Stockholm/Hamburg. Wie wissen wir, wo wir sind? Wie finden wir den richtigen Weg in unserer Umgebung? Und wie wird dieses Wissen in unserem Gehirn so verankert, dass wir uns an den Weg später noch erinnern können? Für die Entdeckung des inneren Navigationssystems im Gehirn erhalten in diesem Jahr drei Hirnforscher den Medizin-Nobelpreis. Das gab am Montag die schwedische Nobel-Versammlung am Karolinska-Institut in Stockholm bekannt.
Eine Hälfte der mit rund 880.000 Euro dotierten Auszeichnung geht an den US-Forscher Prof. John O’Keefe, 74, der am University College in London arbeitet. Die andere Hälfte erhält das norwegische Forscherehepaar Prof. May-Britt Moser, 51, und Prof. Edvard Moser, 52, das für seine wissenschaftlichen Erkenntnisse erst kürzlich in Hamburg mit dem renommierten Körber-Preis ausgezeichnet worden war.
O’Keefe entdeckte 1971 in Versuchen mit Ratten, dass spezielle Nervenzellen in einer Hirnregion, dem sogenannten Hippocampus, aktiviert wurden, wenn die Tiere einen bestimmten Platz in ihrer Umgebung aufsuchten. Dabei stellte er auch fest, dass für unterschiedliche Plätze auch unterschiedliche „Ortszellen“ aktiviert wurden. Er schloss daraus, dass aus der Vielzahl dieser Zellen eine innere Landkarte im Hirn der Tiere entsteht, die im Gedächtnis verankert wird und es den Tieren ermöglicht, sich in ihrer Umgebung zurechtzufinden, ihnen sozusagen einen Ortssinn verleiht.

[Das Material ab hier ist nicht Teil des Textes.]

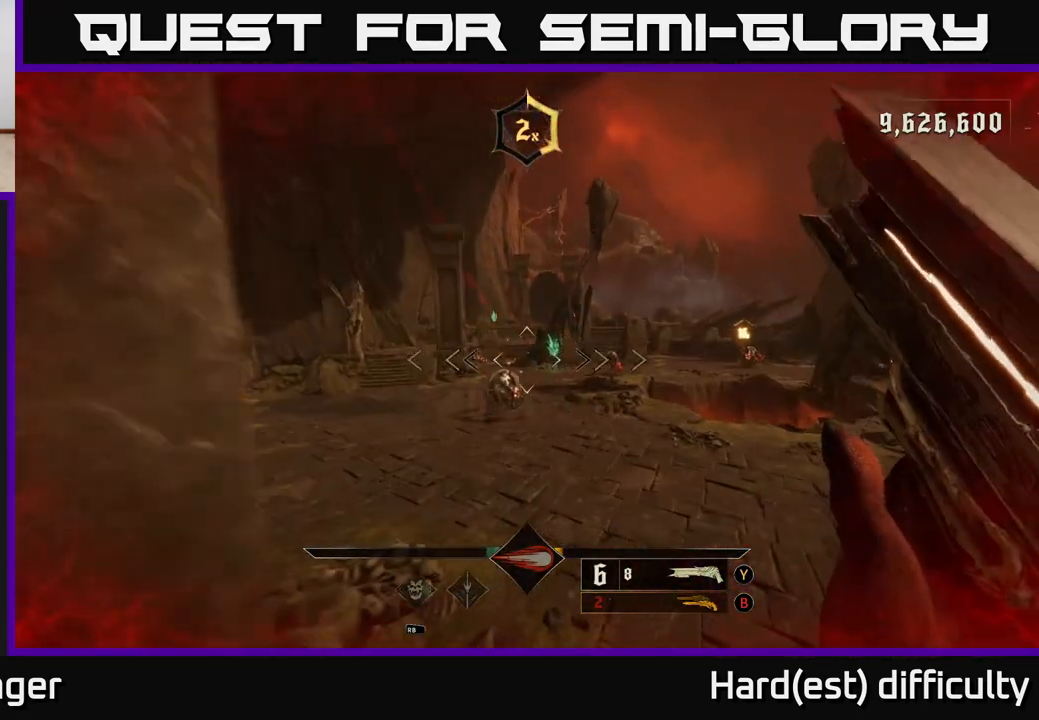
{"buttons": [], "left_stick": "up-right", "right_stick": "center", "events": []}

Das Ehepaar Moser hatte 2005 in Gehirnen von Mäusen sogenannte Rasterzellen gefunden, und zwar im entorhinalen Cortex, einer Region ganz in der Nähe des Hippocampus. Sie fanden heraus, dass es dort Zellen gibt, die eine Art inneres Koordinatensystem erstellen, das eine räumliche Orientierung ermöglicht. Zusammen mit Zellen, die die Stellung des Kopfes und die Grenzen des Raumes erkennen können, bilden sie mit den Ortszellen im Hippocampus Schaltkreise, die eine präzise Orts- und Wegbestimmung möglich machen.
Bei Menschen mit Alzheimer-Erkrankung lässt das räumliche Gedächtnis nach
Neue Forschungen haben gezeigt, dass solche speziellen Zellen auch im menschlichen Gehirn existieren. So können die Erkenntnisse der Nobelpreisträger helfen zu verstehen, warum bei Menschen mit einer Alzheimer-Erkrankung das räumliche Gedächtnis nachlässt, warum sie sich verlaufen und ihre Umgebung nicht mehr erkennen können. Denn die Hirnregionen, in denen sich unser internes Navigationssystem befindet, sind bei dieser Erkrankung schon in einem frühen Stadium betroffen. Außerdem liefern die Forschungsergebnisse Grundlagen für weitere Erkenntnisse. „Die Studienergebnisse der Forscher haben neue Zugänge für das Verständnis anderer kognitiver Prozesse eröffnet, wie zum Beispiel Erinnern, Denken und Planen“, schrieb das Nobelpreiskomitee in seiner Begründung.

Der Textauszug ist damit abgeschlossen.